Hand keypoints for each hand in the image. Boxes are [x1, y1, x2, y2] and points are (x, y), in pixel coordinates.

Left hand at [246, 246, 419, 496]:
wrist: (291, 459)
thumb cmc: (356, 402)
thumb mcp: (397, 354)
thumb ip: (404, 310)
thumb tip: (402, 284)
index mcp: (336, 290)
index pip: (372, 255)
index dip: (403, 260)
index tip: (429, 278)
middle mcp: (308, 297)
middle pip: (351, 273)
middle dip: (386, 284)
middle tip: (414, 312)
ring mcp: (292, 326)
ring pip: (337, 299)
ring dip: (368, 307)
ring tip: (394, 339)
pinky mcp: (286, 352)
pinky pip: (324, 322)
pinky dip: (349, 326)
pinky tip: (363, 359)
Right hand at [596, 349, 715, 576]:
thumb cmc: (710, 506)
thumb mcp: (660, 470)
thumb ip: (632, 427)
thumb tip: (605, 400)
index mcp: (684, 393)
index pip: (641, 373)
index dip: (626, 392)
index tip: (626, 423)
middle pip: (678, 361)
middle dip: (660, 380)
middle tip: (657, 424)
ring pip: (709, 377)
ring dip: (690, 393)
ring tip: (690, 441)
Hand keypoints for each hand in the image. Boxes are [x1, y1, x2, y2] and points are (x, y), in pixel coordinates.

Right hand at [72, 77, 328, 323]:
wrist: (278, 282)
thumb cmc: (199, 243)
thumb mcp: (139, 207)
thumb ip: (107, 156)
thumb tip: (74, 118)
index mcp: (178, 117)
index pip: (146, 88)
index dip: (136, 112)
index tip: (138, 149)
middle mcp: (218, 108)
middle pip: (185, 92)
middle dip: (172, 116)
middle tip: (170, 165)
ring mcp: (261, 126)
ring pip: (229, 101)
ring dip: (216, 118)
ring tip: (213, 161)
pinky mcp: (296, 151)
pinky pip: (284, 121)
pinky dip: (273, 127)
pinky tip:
+ + + + + + +
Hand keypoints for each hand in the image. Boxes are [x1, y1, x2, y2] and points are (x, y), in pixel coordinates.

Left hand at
+ + + + + + +
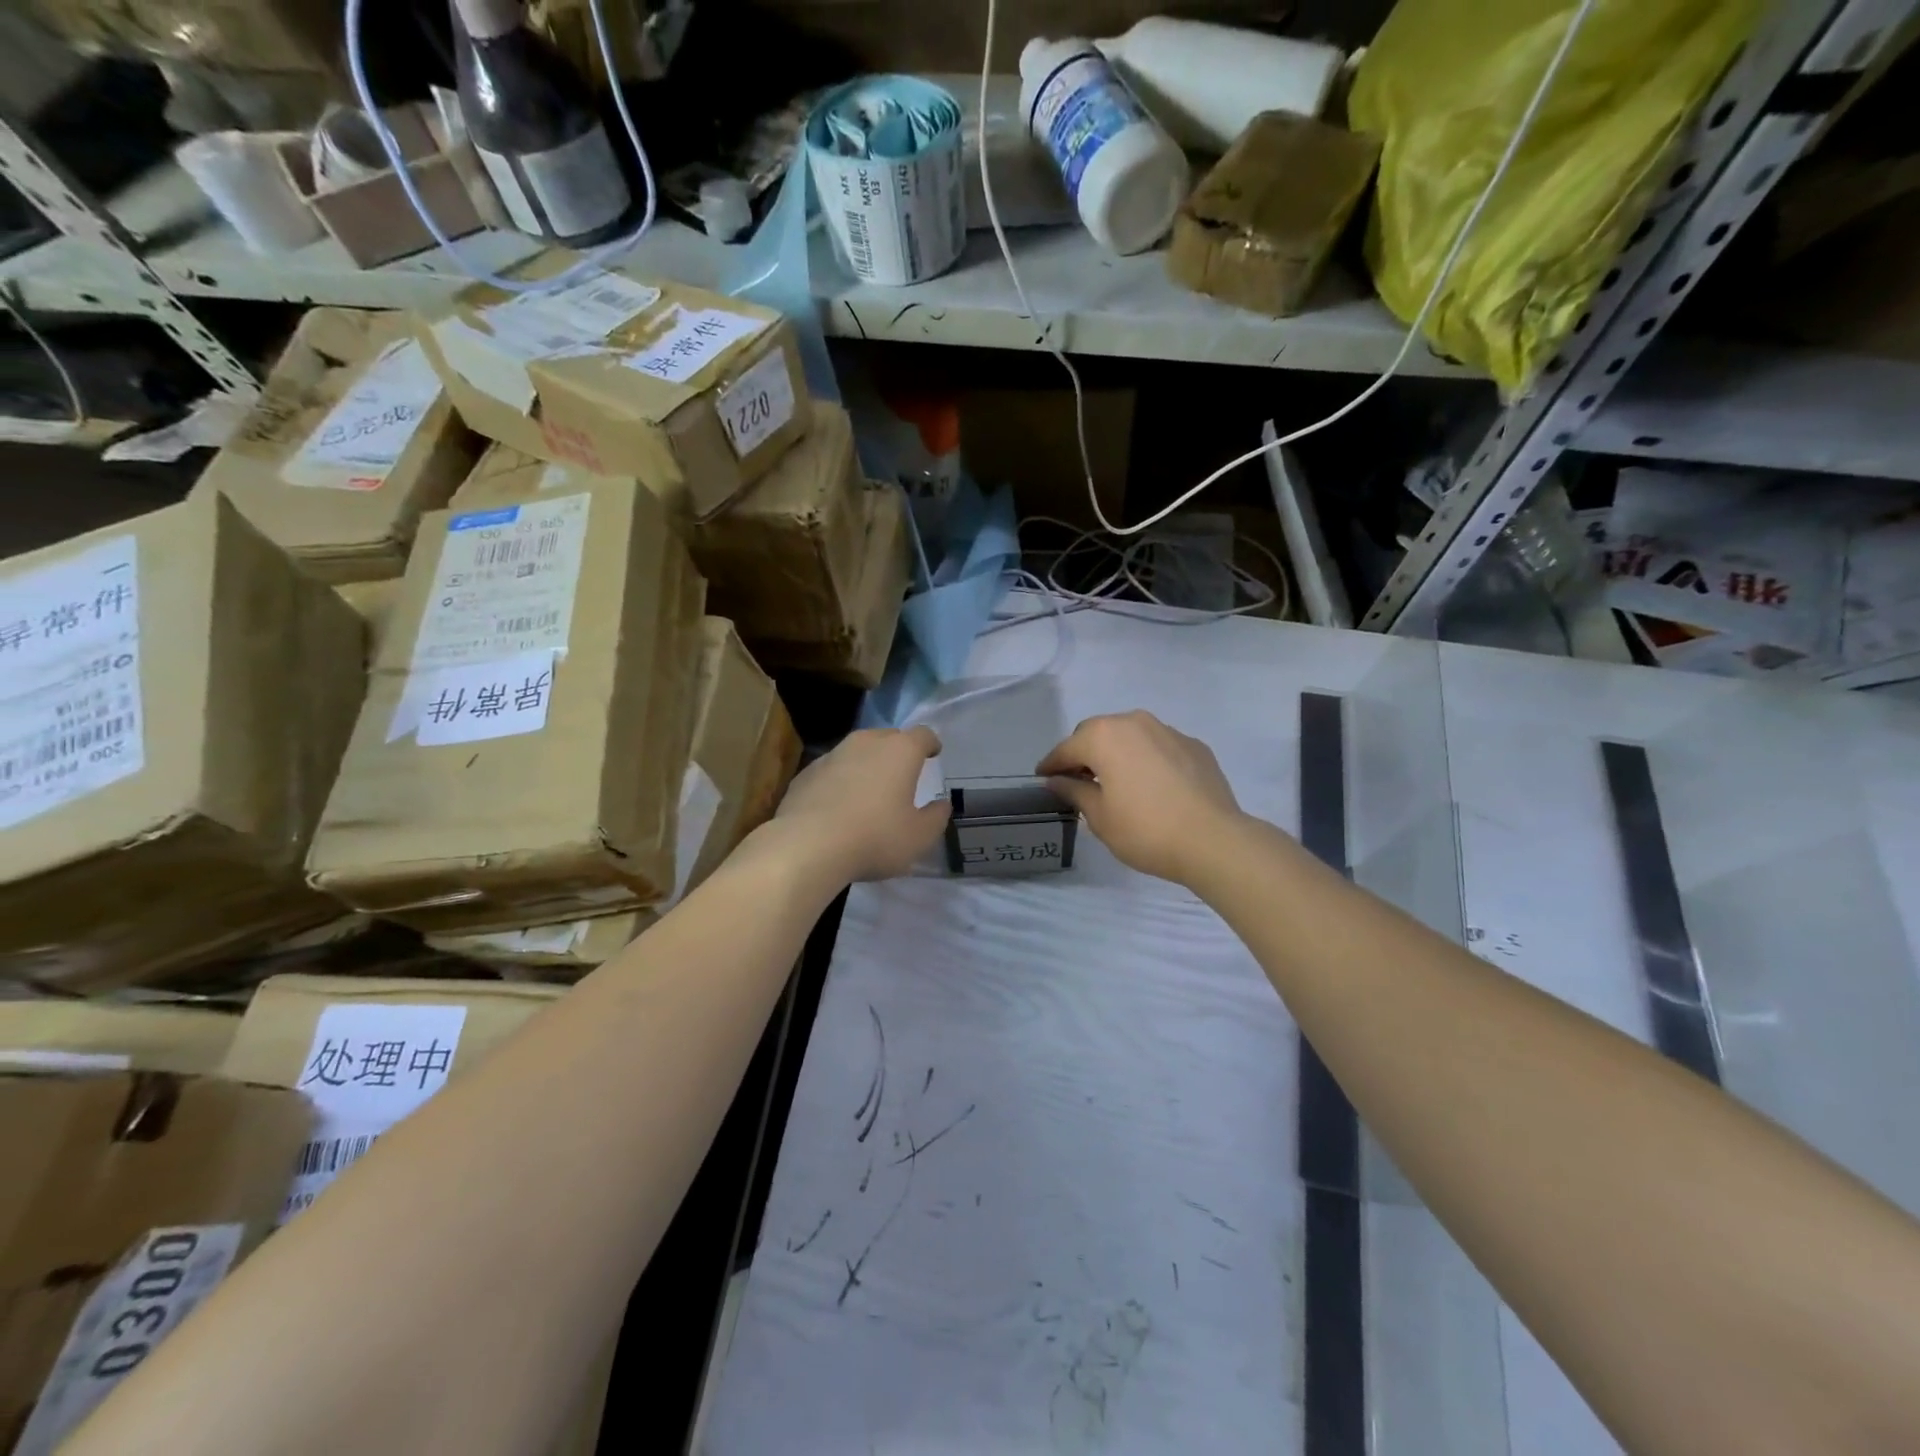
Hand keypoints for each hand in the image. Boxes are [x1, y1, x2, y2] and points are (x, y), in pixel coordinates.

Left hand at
+ + + + + + +
EXERCISE AIM:
From the line that has "index mcp: (336, 290)" through the line that has "pinky tip: (363, 359)", copy every line exactly as it appears above, and leave out all others.

EXPECTED ANSWER:
index mcp: (336, 290)
index pip: (372, 255)
index dip: (403, 260)
index tip: (429, 278)
middle mcp: (308, 297)
middle pip: (351, 273)
middle dip: (386, 284)
middle tip: (414, 312)
ring mcp: (292, 326)
ring pip: (337, 299)
ring dip: (368, 307)
ring tip: (394, 339)
pinky mcp: (286, 352)
pinky pip: (324, 322)
pinky dip: (349, 326)
pinky tip: (363, 359)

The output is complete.